How to complete this task —
In the text about the 2020 Council of State ruling on the statute of limitations, the sentence that begins "That ruling also ignores" names several sources the ruling disregards. List each one.

Excerpted text —
================================
On the other hand, in 2020 the Council of State created a new barrier to access to justice and guarantees of reparation for victims, by eliminating the exceptions to the application of the statute of limitations for serious human rights violations, crimes against humanity and war crimes. This decision, widely criticized by the Council of State itself -as evidenced in the dissenting opinions-, ignored the basic principles of law such as legal certainty by changing the rules untimely, and generated serious consequences in practice: the expiration of cases such as the Palace of Justice and extrajudicial executions that had its peak from 1985 to 2010. That ruling also ignores the imprescriptibility enshrined in Resolution 60/147 of 2006 of the United Nations General Assembly and Article 29 of the Rome Statute, as well as the jurisprudence of the Constitutional Court, the Inter-American Court of Human Rights and the Council of State itself, as highlighted below: 

“The Contentious Administrative Judge is called (…) to consider the legal norms for the protection of Human Rights, International Humanitarian Law, the principles of International Public Law, jus cogens and humanity, as well as the criterion of universality that is derived from such norms, in order to find a rule for calculating the differentiated statute of limitations, giving priority to the materiality of these rights and effective judicial protection (…). As for the Council of State (…) it was held that the internal rule of expiration of the action could not be invoked to hear the case, as the majority position resolved on that occasion, since this would disregard international commitments in the field of Human Rights. On the other hand, it was emphasized that the imprescriptibility of the action for direct reparation derived from a crime against humanity does not violate public order or legal certainty, since, above all, the postulates of the Constitutional Charter would be fulfilled”. [5] 

Thus, it remains in the hands of the Constitutional Court to resolve the guardianship action that is ongoing, on the protection of the rights of the victims against this unfortunate ruling. However, the Court will only be able to decide the application of the jurisprudential rule in time to determine whether it applies from January 2020 or retrospectively, so the damage to the victims is already materializing. 

Consequently, the victims’ representatives note with concern this line that aims to deny the international commitments of the Colombian State in the area of human rights or to disregard precedents without applying the rules of law. Finally, we invite the Honorable Council of State to respect its constitutional and conventional obligations in the framework of the protection of human rights.
================================
Data below —
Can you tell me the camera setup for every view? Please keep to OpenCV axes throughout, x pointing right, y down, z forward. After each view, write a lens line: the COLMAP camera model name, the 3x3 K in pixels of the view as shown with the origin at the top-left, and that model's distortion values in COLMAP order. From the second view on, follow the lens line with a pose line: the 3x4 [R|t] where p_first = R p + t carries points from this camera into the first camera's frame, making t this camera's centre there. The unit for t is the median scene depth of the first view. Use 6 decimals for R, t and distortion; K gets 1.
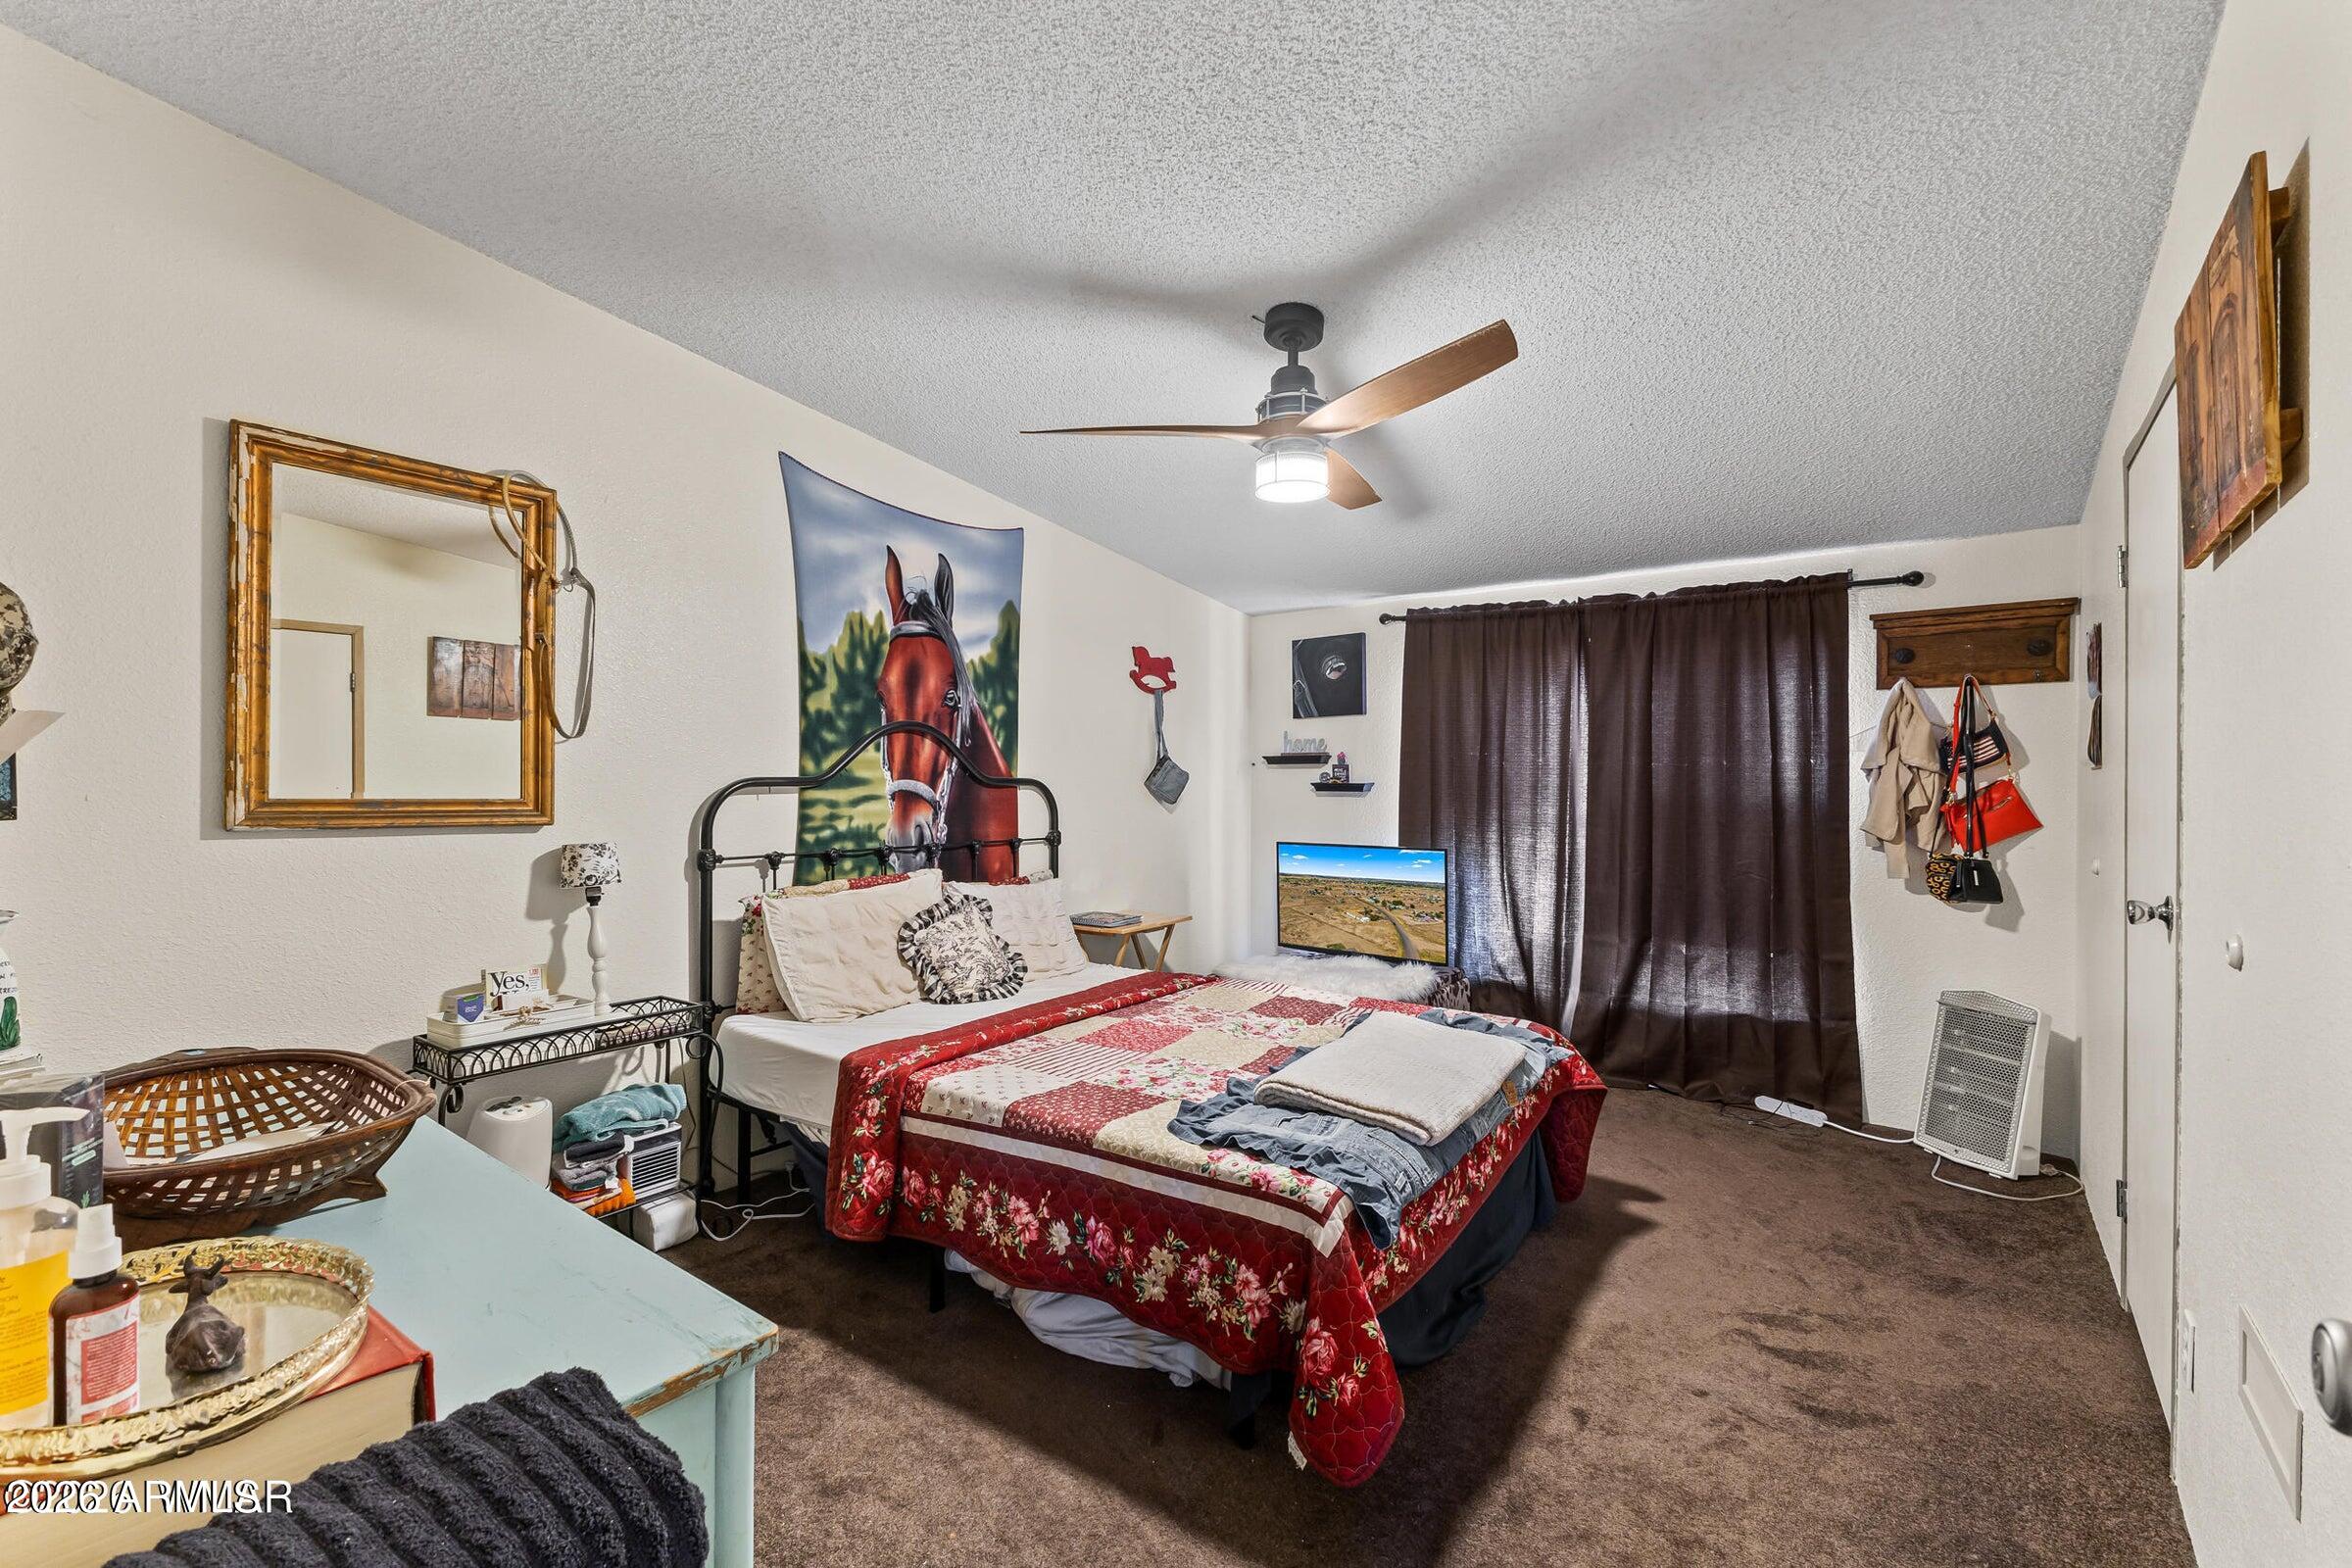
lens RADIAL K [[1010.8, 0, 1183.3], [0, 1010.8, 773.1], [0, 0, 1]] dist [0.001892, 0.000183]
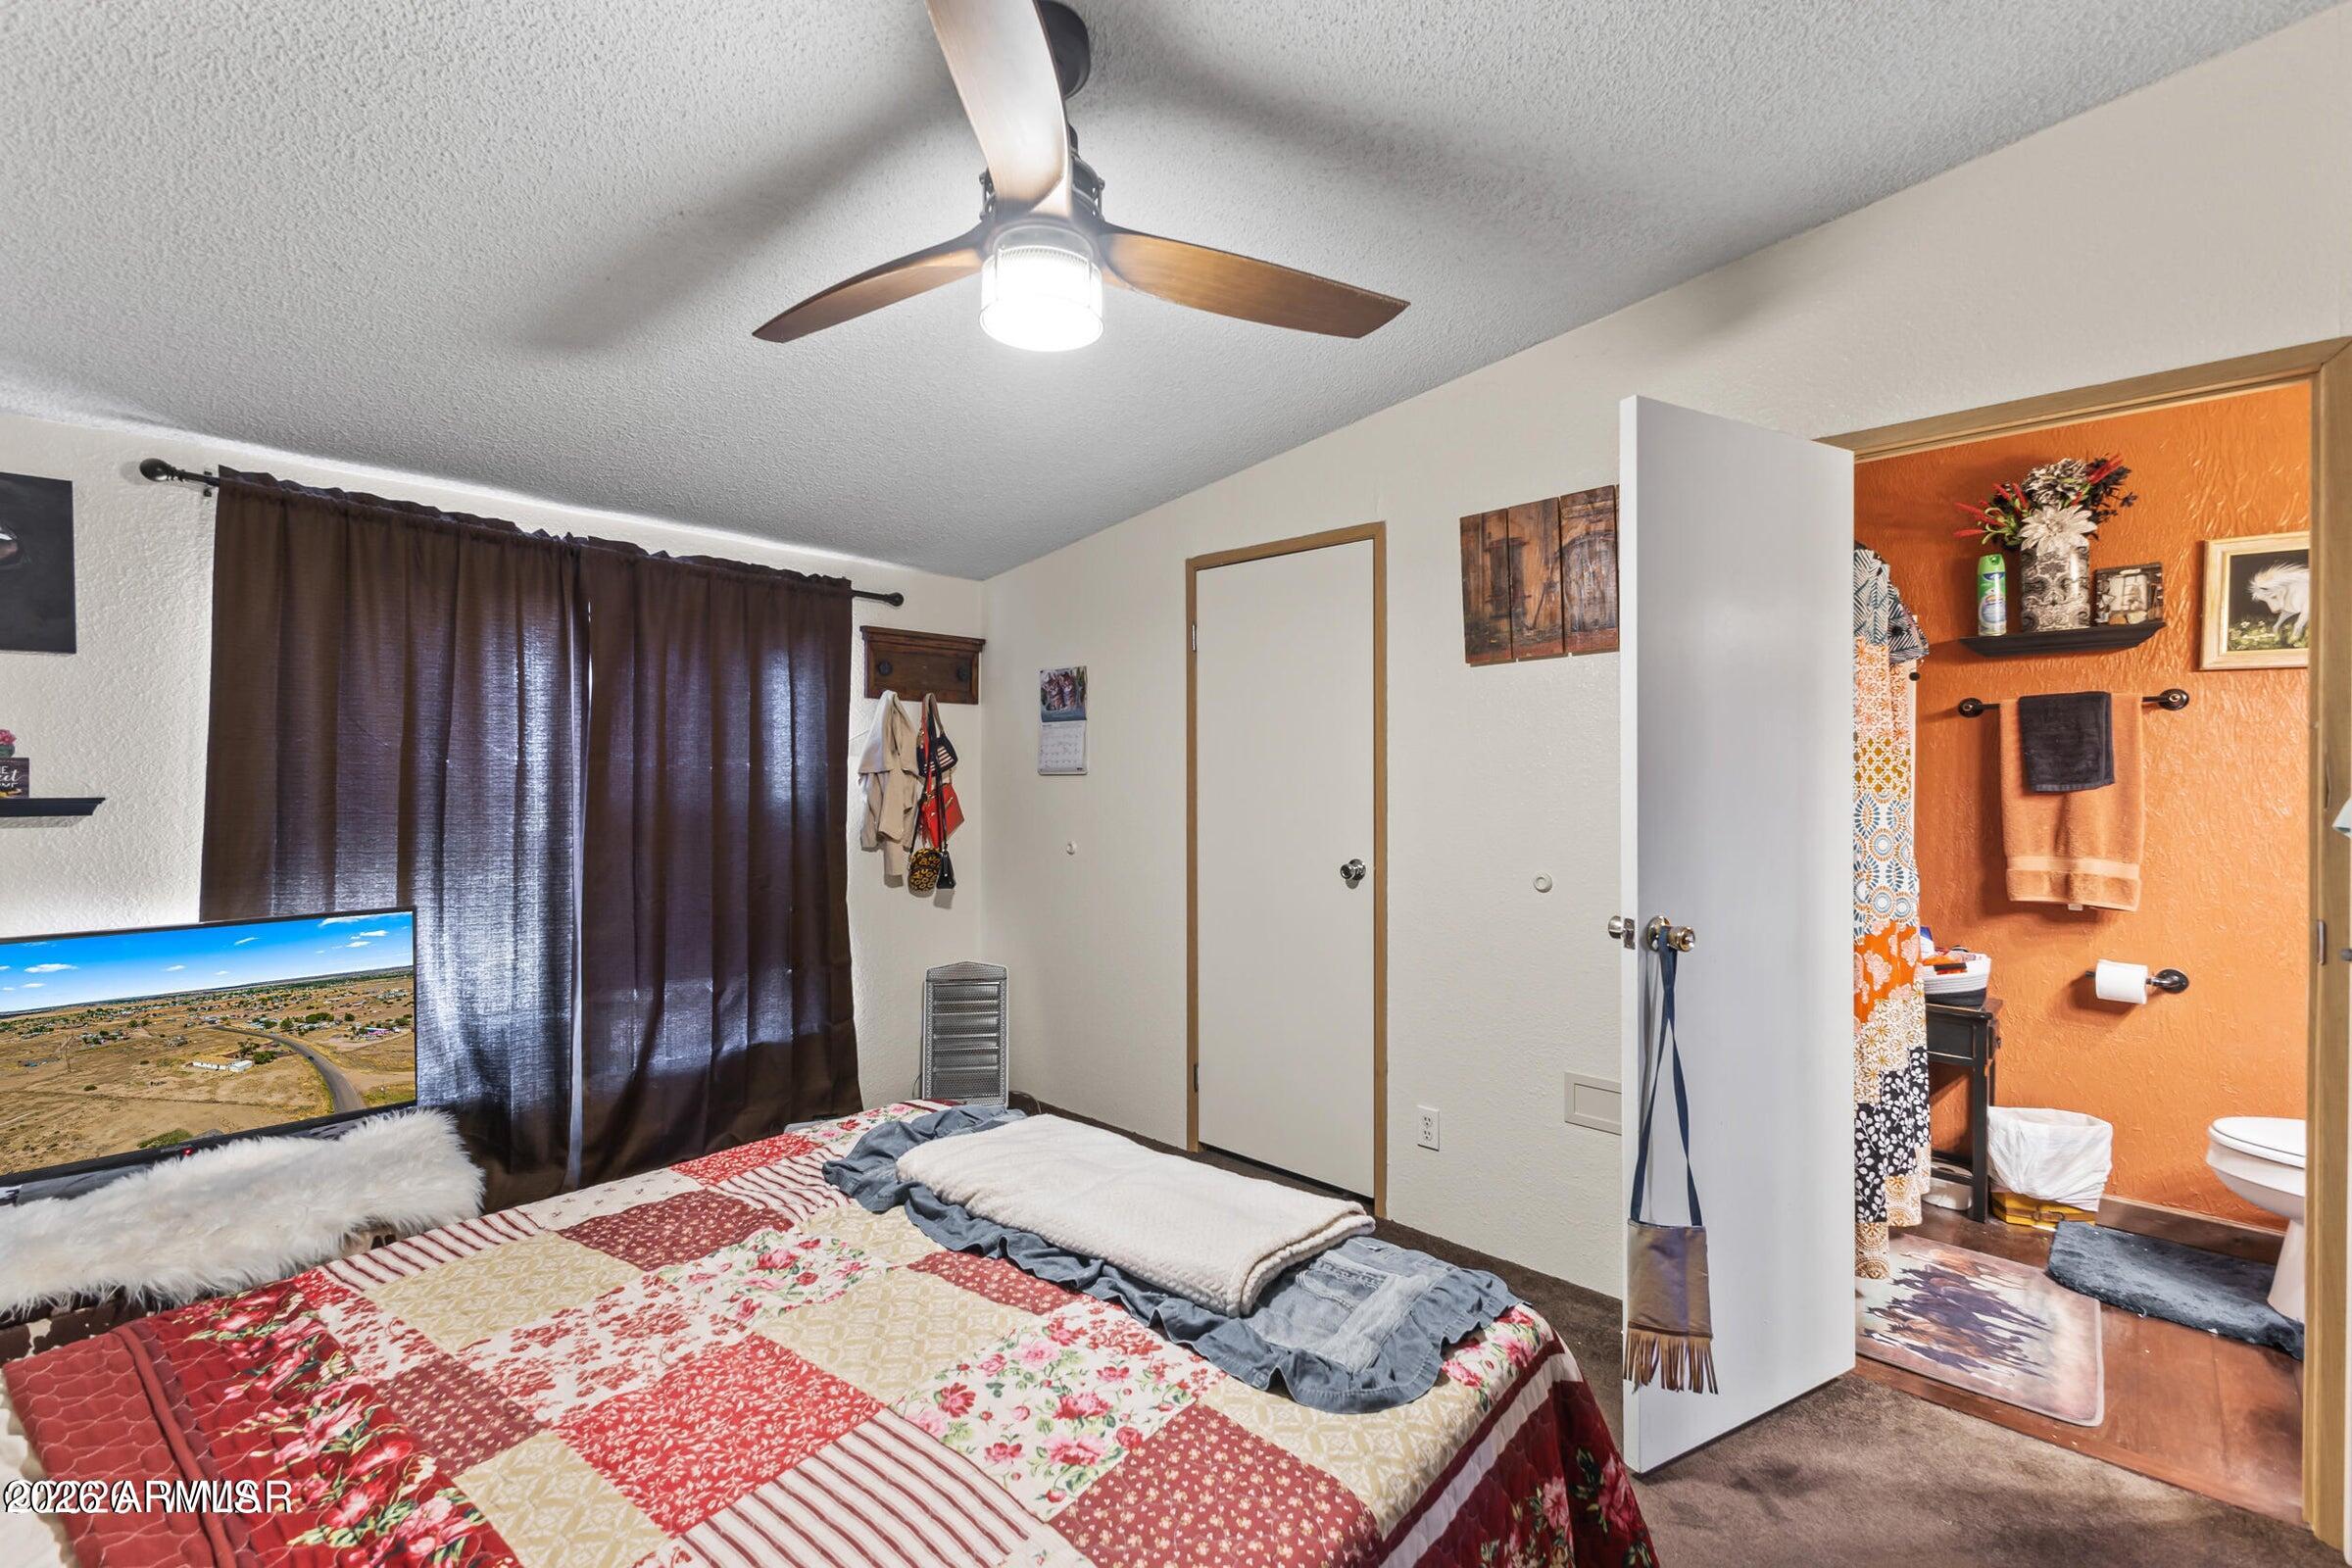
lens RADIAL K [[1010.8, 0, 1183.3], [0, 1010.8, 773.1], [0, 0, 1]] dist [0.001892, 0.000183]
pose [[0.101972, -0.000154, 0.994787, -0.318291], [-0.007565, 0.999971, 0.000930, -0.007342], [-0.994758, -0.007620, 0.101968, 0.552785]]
================================
Result of this exercise —
- Resolution 60/147 of 2006 of the United Nations General Assembly
- Article 29 of the Rome Statute
- The jurisprudence of the Constitutional Court
- The jurisprudence of the Inter-American Court of Human Rights
- The jurisprudence of the Council of State itself